The dominant conspiracy theory suggested that Lee had appropriated someone’s identity, so Sung decided to challenge him directly on this point. If Lee was who he said he was, then he should be able to travel to California and request a transcript in person. If he got it, the mystery would be solved.

Lee accepted the challenge.

Photo credit: Timothy Archibald

IT WAS THE first time Lee had been back to campus since graduation and a lot had changed. For one, the damn Rodin sculpture had been moved, and that had the potential to make him look like a liar on Korean national TV.  (When not on loan to other institutions, The Thinker now resides in the Cantor Arts Center.)

Luckily, when he walked into the English department, student services manager Judy Candell recognized him and gave him a hug. She’d heard about his troubles. “I hope all this goes away,” she said. “Because we believe in you.”

The camera crew followed him to the registrar’s office where Thomas Black was waiting. Lee pulled his diploma and transcript out of his backpack and laid them down on a table for Black to inspect. He also handed Black his passport.  Black printed Lee’s transcript off his own server, compared the two and checked Lee’s name against the name listed in the passport.

“It’s exactly the same,” Black concluded, holding up the two transcripts. “Line for line, word for word.”

The footage would air as part of a two-part special on MBC, one of Korea’s four national networks. Lee was vindicated, but all he could feel was numbness.
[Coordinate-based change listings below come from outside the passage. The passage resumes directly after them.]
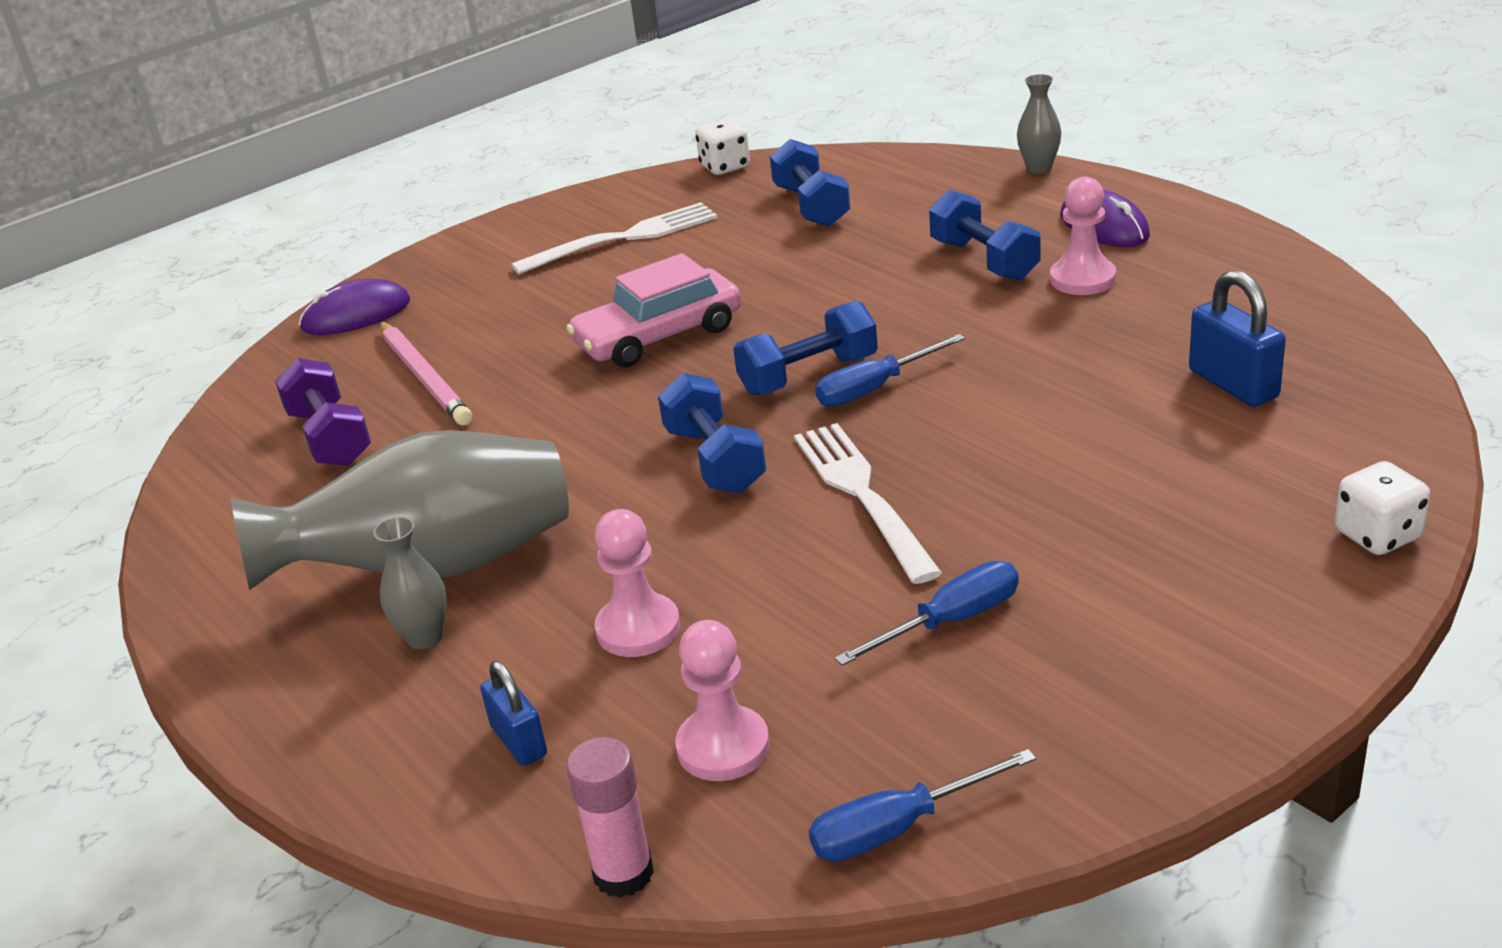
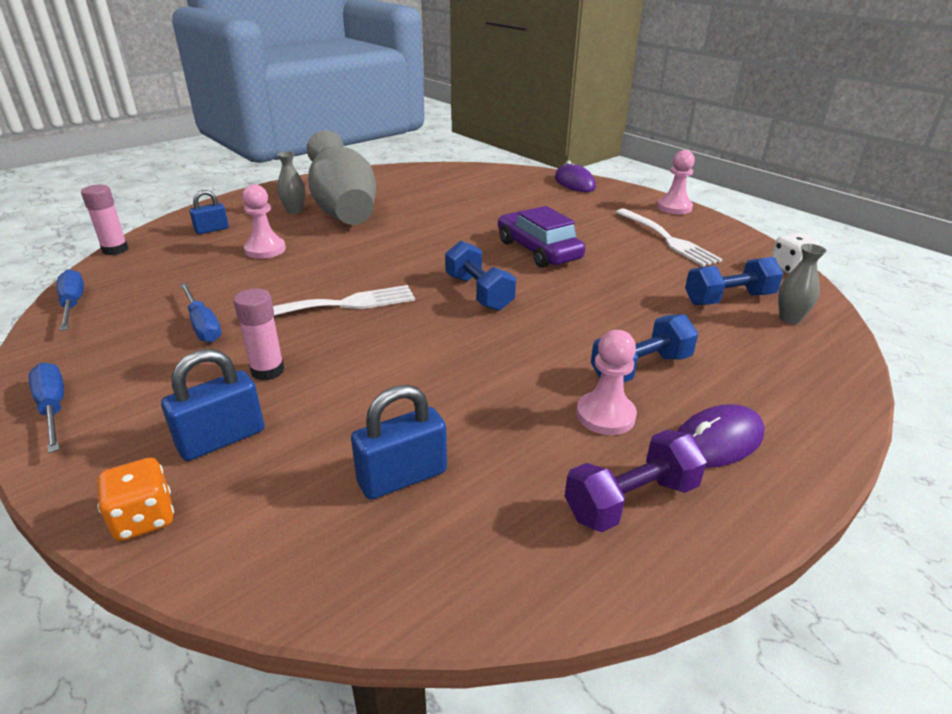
camera: 85 degrees right, 0 degrees up
purple dumbbell [275,358,371,466] -> purple dumbbell moved to [565,430,707,532]
pink pencil [380,321,472,425] -> none
pink car [566,253,741,368] -> purple car [498,206,585,268]
blue dumbbell [658,373,766,493] -> none
pink pawn [675,620,770,781] -> pink pawn moved to [657,150,695,214]
blue screwdriver [815,334,965,407] -> blue screwdriver moved to [29,363,64,453]
grey vase [1017,74,1061,174] -> grey vase moved to [778,244,827,324]
white dice [1335,461,1430,555] -> orange dice [97,458,174,541]
none -> blue padlock [161,349,264,461]
none -> pink glue stick [234,288,285,381]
“The people who are doing this to me will never stop,” he said. “They just won’t believe me no matter what I do.”

LEE FILED SUIT against 20 of his most virulent attackers. By October, the prosecutor investigating both his claims and the allegations against him determined that Lee was who he said he was. The prosecutor demanded that a Korean Internet site divulge the true identities of the 20 attackers.

Whatbecomes, the leading agitator, was revealed as Eung Kim, a 57-year-old Korean American businessman living in Chicago. Korean police asked him to report for questioning.

“I posted in a fair manner, so I will not answer the summons,” he told them.

The police then issued an international warrant for his arrest, which he has defied now for months. On the TaJinYo forum, Kim questioned whether defamation was an international crime and vented his frustration at being unjustly targeted.  “I am so angry they are treating me like a suspect when they have not confirmed I am a criminal,” he wrote.

To outside observers, the case was closed. At a cabinet meeting, Korean President Lee Myung-bak stated that what happened to Lee was a “witch hunt that should never happen again.” Ashton Kutcher, who follows Lee on Twitter, chimed in. “Time to kill the evil eye on this guy,” he tweeted.

Lee, however, hasn’t recovered. He’s still afraid to go out in public and doesn’t know if he’ll ever be able to perform for an audience again. This May, he returned to Stanford to give a speech to the Asian American Students’ Association. It was his first public appearance since the controversy erupted, and even though it was a friendly crowd, Lee was paralyzed by stage fright, something he’d never experienced before. He felt nauseated throughout the talk and periodically had to pause to catch his breath. It reinforced his fear that he’d never be able to dominate a stage as he once did.

“Honestly, I’m damaged,” he says. “And I don’t know if I’ll ever be better.”

The crowd didn’t seem to mind. After the speech, Lee was surprised to see a long line of people waiting for his autograph.  He posed for pictures and seemed to relax. He smiled and, for a moment, there was a glimmer of hope.